Text provided Start Marker

From Jeff Jirsa <>
Subject Re: What happened about one node in cluster is down?
Date Fri, 02 Aug 2019 12:28:55 GMT

> On Aug 2, 2019, at 12:21 AM, Martin Xue <> wrote:
> Hello,
> I am currently running into a production issue, and seek help from the community to help.
> Can anyone help with the following question regarding the Cassandra down node inside
> Case:
> Cassandra 3.0.14
> 3 nodes (A, B, C) in DC1, 3 nodes (D, E, F) in DC2 forming one cluster
> keyspace_m: Replication Factor is 2 in DC1, and DC2
> application_z read and write consistency is both local quorum

RF=2 and local quorum basically guarantees an outage in a given DC if any single host dies,
so it’s only recommended if you can fail out of a DC safely (which means eventually consistent
data model, when you fail out the remote DC is in an undefined state since you’re using
local quorum)

> Issue:
> node A in DC1 has crashed, and has been down for more than 24 hours, (outside the default
hint3 hours window).
> Questions:
> 1. for old data in node A, will the data be re-sync to node B, or C after node A was

Both, but only B or C for any piece of data

With RF=2, data is on either:

So if A crashes, bringing it back or replacing it will sync from its only surviving replica
for each piece of data

> 2. for new data, if application_z is trying to write, will the data be always written
to the only two running nodes (B and C) in DC1, or it will fail if it still tries to write
to node A?

It will fail. Ownership doesn’t change just because one host goes down. For a piece of data
owned by A and any other node, you’re going to fail if A is down and you use this replication
factor and consistency 

> 3. if application_z is to read, will it fail (for old data before node A crash and for
new data after node A crash)? will the data be replicated from A to B or C?

Text provided End Marker
The data Start Marker

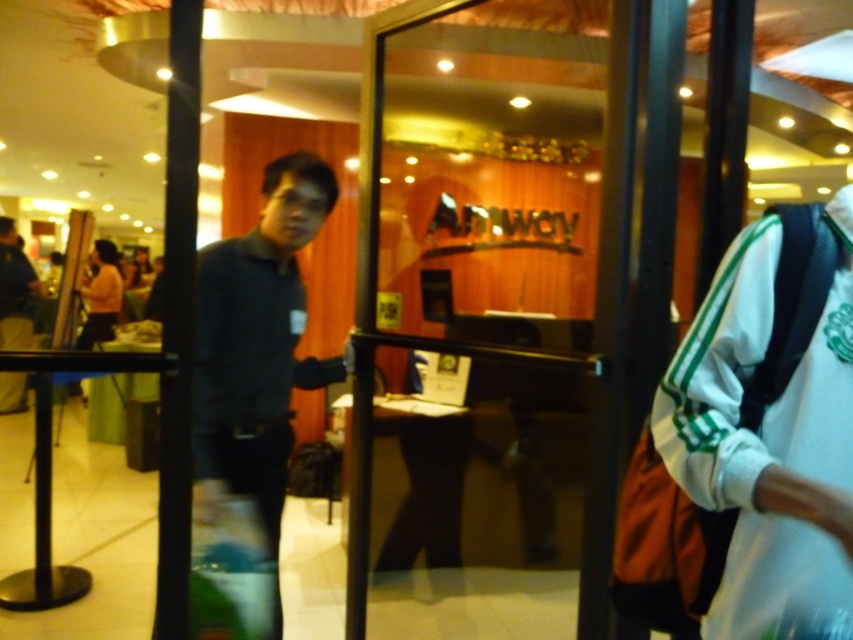
Is transparent glass door at center below dark blue shirt at center?

No.

Does transparent glass door at center have a greater width compared to dark blue shirt at center?

Yes.

Is point (364, 333) behind point (247, 353)?

Yes, point (364, 333) is farther from viewer.

Image resolution: width=853 pixels, height=640 pixels. I want to click on transparent glass door at center, so click(x=482, y=316).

The data End Marker

> Activities
a - Name every node in the cluster described in the Cassandra mailing-list thread, and give the data center each one belongs to.
b - Write the next part of the Cassandra mailing-list thread, starting right after its final line.

> Outputs by task
a - A, B, and C in DC1; D, E, and F in DC2.

b -
Fail, will throw unavailable exception 

> 3. what is the best strategy under this senario? 

Go to RF=3 or read and write at quorum so you’re doing 3/4 instead of 2/2 (but then you’ll
fail of the wan link goes down, and your reads and writes will cross the wan adding latency)

> 4. Shall I bring up the node A and run repair on all the nodes (A, B, C, D, E, F) 
> (a potential issue, as repair may cause the similar crash happened on node A , and there
are big 1TB keyspace to repair)

Since you’re past hint window, you’re going to have a lot of data to repair, and your
chance of resurrecting data due to exceeding gc grace is nonzero, so it may make sense to
replace. Replace will take longer, so bringing it online may be an easier way to end the outage,
depending on the business cost of data resurrection (unless you have “only purge repaired
tombstones” which will prevent resurrection, though potentially introduces other issues
with incremental repair)

> 5. Shall I simply just decommision node A, and add new node F into DC1 into cluster?

May be easier than trying to run repair. In this scenario only, you can replace without running
repair and without violating consistency 

> Your help would be appreciated.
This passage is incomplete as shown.